There’s part of Shane Walsh that believes Galway were possibly spared last year because they faced Dublin in an All-Ireland semi-final and not the final.
Not that he can speak on behalf of runners-up Tyrone, but he’s seen how the sting of final defeats linger. So ask him if that Super 8 defeat to Monaghan in Pearse Stadium effectively denied his team a final berth and his answer is not what you might expect.
“To be honest, if you’re going to lose to Dublin, I’d prefer to lose to them in a semi-final than a final. There’s this big whole thing about a final and there’d be this aftermath after it. I’m not a big believer in going that route about it. I said if we’re going to beat them we might as well beat them in the semi-final and get on with it there. That’s the same way, if you’re going to get beaten by them let’s get on with it in the semi-final.
“That’s just my belief on it anyways. There’s a whole load made about it being a final and sure if what was to go the same way it did, what was the point of leaving it until the final? I just think, for us, obviously we’re back to scratch and a level playing field like everyone else. We just have to see what it brings this year.”
Having beaten Kerry and Kildare, Galway welcomed Monaghan to Salthill with a last-four spot already sealed and it might have blunted them, Walsh concedes. “Maybe, subconsciously it probably showed that inexperience in the group and that’s something that will only come with time, that maybe we thought, ‘we’re through to an All-Ireland semi-final, it’s great, Galway haven’t been there in 16, 17 years, it’s great to be in there’.
“Everyone was thinking about that and Monaghan came along, they had everything to play for and had to win that game to get into the semi-finals as well. That was a huge game for them.
“I suppose it was subconsciously, that probably played a factor in it, in that we were saying we’re through to a semi-final. Myself included, I’d never played in an All-Ireland semi-final before. I’m six or seven years in with Galway now at this stage. That’s something we will learn from, Kevin (Walsh) will definitely make sure that something like that doesn’t occur again because in fairness, that’s a big part of our building blocks that we won’t be taking any team for granted or any game for granted.”

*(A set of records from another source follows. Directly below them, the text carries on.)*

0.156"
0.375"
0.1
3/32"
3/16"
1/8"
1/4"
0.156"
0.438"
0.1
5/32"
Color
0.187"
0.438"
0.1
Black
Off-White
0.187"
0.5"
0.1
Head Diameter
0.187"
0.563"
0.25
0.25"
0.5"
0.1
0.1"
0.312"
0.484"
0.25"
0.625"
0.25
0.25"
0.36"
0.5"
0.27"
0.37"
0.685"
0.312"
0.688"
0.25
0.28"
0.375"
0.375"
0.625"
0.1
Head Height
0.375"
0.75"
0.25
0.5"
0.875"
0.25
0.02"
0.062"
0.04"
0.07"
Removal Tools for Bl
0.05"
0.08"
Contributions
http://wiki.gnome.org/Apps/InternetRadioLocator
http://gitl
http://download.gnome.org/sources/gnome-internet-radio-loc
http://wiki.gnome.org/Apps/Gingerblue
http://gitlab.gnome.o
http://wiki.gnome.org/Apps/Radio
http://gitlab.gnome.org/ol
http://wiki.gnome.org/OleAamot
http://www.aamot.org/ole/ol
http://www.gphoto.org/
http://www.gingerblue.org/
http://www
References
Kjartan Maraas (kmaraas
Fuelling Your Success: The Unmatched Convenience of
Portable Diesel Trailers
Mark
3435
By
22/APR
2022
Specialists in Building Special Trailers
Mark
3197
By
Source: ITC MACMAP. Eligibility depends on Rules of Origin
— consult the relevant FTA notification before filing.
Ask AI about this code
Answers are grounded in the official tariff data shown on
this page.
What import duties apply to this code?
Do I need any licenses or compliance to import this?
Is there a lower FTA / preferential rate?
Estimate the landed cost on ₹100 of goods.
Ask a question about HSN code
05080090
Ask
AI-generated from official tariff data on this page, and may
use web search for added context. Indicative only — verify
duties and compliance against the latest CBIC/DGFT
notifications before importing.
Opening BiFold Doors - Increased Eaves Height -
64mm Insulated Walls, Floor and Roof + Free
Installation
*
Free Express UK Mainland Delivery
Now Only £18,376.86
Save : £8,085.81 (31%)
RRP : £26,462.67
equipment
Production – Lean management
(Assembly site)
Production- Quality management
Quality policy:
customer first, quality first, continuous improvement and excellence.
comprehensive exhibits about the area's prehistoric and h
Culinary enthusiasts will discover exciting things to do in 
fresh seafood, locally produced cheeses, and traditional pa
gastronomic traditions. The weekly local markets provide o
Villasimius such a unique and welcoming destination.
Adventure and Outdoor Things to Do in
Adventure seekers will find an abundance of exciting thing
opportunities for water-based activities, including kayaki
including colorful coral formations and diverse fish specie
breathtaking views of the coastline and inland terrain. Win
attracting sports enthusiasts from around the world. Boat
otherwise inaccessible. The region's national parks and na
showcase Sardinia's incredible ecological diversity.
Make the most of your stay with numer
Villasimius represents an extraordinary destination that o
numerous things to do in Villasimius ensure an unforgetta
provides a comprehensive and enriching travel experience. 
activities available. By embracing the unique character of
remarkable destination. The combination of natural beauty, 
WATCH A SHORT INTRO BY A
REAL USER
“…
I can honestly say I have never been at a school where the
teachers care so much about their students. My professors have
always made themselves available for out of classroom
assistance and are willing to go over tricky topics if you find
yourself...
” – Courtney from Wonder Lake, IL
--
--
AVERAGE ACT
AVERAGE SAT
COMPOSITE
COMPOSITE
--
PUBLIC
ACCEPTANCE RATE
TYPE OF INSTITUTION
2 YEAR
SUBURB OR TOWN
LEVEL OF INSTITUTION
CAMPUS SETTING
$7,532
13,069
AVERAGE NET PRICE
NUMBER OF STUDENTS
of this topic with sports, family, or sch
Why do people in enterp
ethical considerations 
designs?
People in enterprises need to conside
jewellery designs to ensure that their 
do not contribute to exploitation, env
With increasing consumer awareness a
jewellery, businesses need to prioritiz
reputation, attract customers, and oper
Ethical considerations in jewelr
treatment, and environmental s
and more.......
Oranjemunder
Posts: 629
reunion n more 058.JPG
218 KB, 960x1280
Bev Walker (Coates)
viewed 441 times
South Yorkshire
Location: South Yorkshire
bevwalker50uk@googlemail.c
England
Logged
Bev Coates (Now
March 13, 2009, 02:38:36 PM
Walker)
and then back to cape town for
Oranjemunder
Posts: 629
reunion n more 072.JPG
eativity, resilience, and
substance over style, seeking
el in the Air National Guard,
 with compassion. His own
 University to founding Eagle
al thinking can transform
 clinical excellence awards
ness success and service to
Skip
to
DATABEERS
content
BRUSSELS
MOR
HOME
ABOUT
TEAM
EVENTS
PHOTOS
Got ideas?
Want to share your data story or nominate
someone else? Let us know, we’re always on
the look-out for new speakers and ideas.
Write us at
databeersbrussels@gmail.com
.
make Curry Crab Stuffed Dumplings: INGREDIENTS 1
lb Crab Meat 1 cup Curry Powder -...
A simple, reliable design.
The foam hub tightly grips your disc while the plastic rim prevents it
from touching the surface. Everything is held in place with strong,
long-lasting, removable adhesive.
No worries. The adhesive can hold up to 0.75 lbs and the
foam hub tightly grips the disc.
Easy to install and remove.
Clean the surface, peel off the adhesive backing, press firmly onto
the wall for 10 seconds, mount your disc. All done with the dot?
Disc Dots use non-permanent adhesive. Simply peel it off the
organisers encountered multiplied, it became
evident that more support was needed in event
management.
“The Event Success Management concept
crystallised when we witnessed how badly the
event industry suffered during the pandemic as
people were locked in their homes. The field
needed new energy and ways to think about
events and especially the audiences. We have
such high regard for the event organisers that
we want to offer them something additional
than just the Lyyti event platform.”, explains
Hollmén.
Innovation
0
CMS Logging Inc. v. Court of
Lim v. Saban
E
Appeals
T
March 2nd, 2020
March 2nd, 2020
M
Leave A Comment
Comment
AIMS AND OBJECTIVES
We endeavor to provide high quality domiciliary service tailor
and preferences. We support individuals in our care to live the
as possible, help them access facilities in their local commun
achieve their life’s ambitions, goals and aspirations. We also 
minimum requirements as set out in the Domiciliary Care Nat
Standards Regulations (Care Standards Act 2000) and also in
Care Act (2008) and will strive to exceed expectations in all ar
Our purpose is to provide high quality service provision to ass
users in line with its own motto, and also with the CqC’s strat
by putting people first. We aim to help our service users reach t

This time last year, Galway were fancied for the drop from Division 1 only to go the entire round schedule unbeaten. But they set themselves up as difficult to beat and with the help of coach Paddy Tally, so it proved.
Now that he has switched to become Down manager, a change in approach is anticipated. Walsh, who hopes to play some part in Sunday’s FBD Connacht League final against Roscommon having sat out the semi-final win over Mayo, isn’t giving much away on that count.
“Every year we’ve been adapting our game and trying to find what suits to go forward. Kevin started at level one in his first year and he had to start somewhere and we’ve been moving the blocks as we go along. We are tweaking things like every team, like Dublin has done the last couple of years. They haven’t won by doing the exact same thing the year before.
“We’ve to keep moving and hopefully it’s the right direction. That’s the trust we have in Kevin’s management. They’ve brought it from the bottom and now they’re starting to compete against the Division 1 teams. That’s the table you want to be dining at.”
Former captain Paul Conroy is expected back before the end of the league but Galway must do without retired Seán Armstrong and the Sweeney twins, Patrick and Cathal, who have stepped away for the season.
“Cathal had been starting the whole year, so you are replacing a starter there and Patrick had been in and out of the team as well,” says Walsh. “Look, they were great players to have in the dressing room, great personalities, good craic, everyone got on well with them.
“You still feel that gap there because if there was ever chat going on, they were nearly stuck in the middle of it.
“Look, that’s the way things are. It is like when Army (Armstrong) moved on, you have to get on with these things.
“Hopefully, the lads do come back in because they are only 26, there is definitely time for them to come back in after this year, so who knows?”